Nancy Pelosi non andrà a Taiwan. Pericolo scampato

Hammill ha poi fatto sapere che la prevista delegazione del Congresso in Asia, guidata da Pelosi durante le due settimane di pausa del Congresso, “sarà posticipata a una data successiva”. Nulla di sconvolgente, si dirà. Non fosse che la mancata visita istituzionale a Taipei della speaker americana, la prima da 25 anni a questa parte come scritto ieri su questo giornale non sarebbe stata propriamente un segnale di distensione nei confronti della Cina.

Il timore di una escalation militare anche nell’Indo-Pacifico non è infatti trascurabile. Non a caso, proprio ieri, Pechino ha reagito duramente alla notizia circolata sui media giapponesi e di Taiwan (non confermata ma neppure smentita dagli Stati Uniti). “Se la Speaker della Camera dei rappresentanti, Nancy Pelosi, si recherà in visita a Taipei, “la Cina adotterà misure risolute ed energiche per difendere fermamente la sovranità nazionale e l’integrità territoriale e gli Stati Uniti dovranno essere pienamente responsabili di tutte le conseguenze”, ha detto il portavoce del ministero degli Esteri cinese Zhao Lijian.
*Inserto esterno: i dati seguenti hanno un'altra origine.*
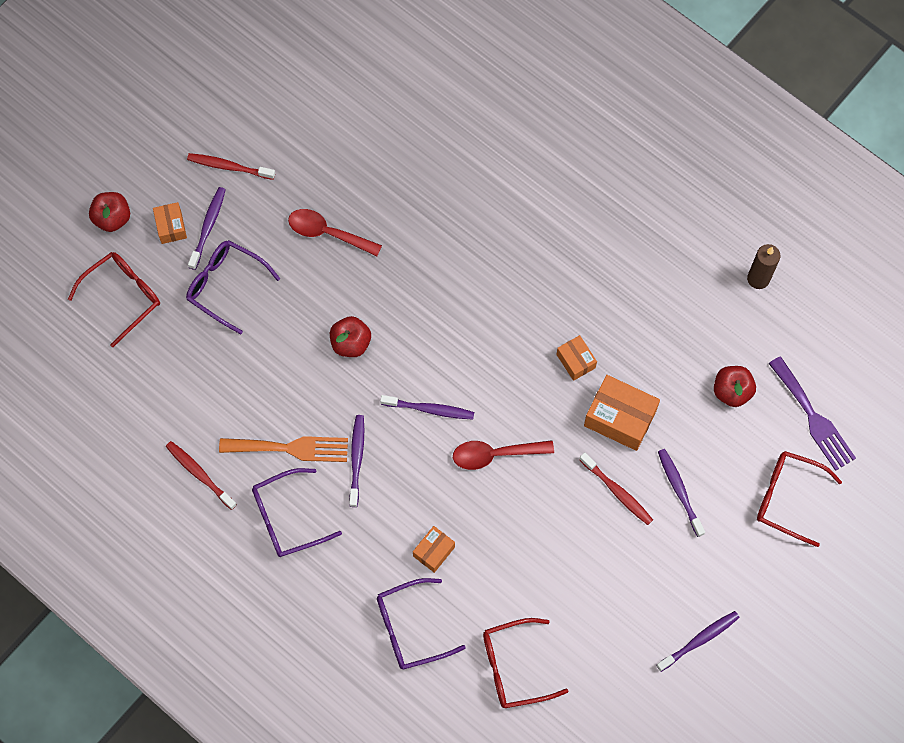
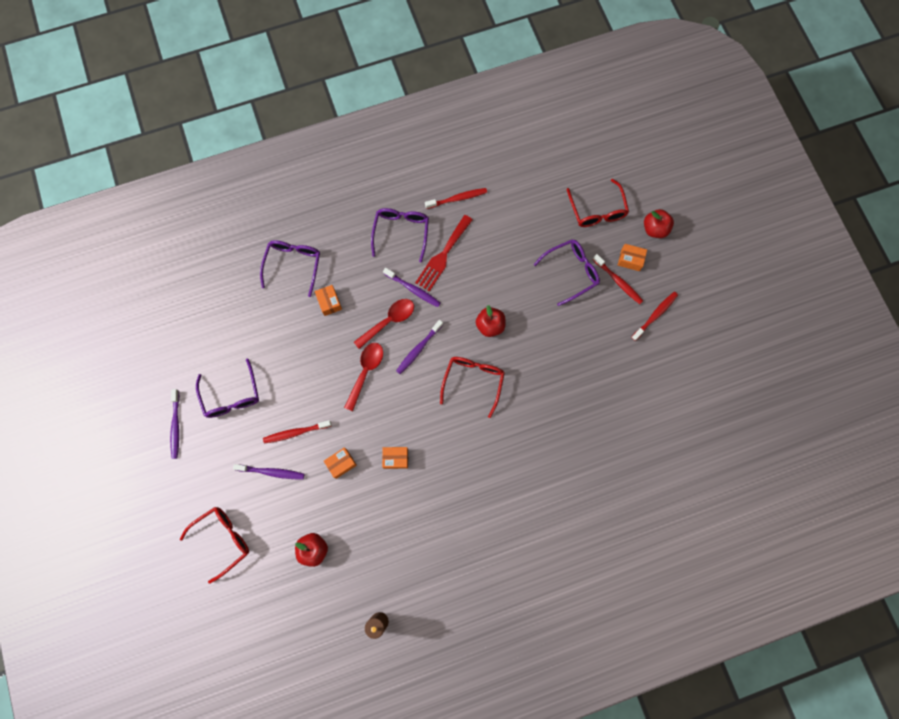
camera: 120 degrees right, 5 degrees up
(208, 227) = (618, 281): purple toothbrush -> red toothbrush
(290, 448) = (443, 256): orange fork -> red fork
(328, 233) = (574, 351): red spoon -> red spoon (389, 321)
(514, 667) = (233, 309): red glasses -> red glasses (473, 381)
(620, 418) = (341, 463): orange box -> orange box, size x0.56
(622, 596) = (231, 396): none -> purple glasses
(813, 418) = (262, 593): purple fork -> none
Insomma, nel bel mezzo di una guerra in Europa e con la Russia sempre più legata alla Cina, la mossa americana non avrebbe fatto altro che spingere Pechino a reazioni imprevedibili. Nonostante il dragone asiatico non sia l’orso russo, nel senso che si è sempre mostrato più cauto, preferendo il soft power al forzare la mano con interventi militari. Ma la “provocazione” calcolata degli Stati Uniti rischiava davvero di far precipitare la situazione.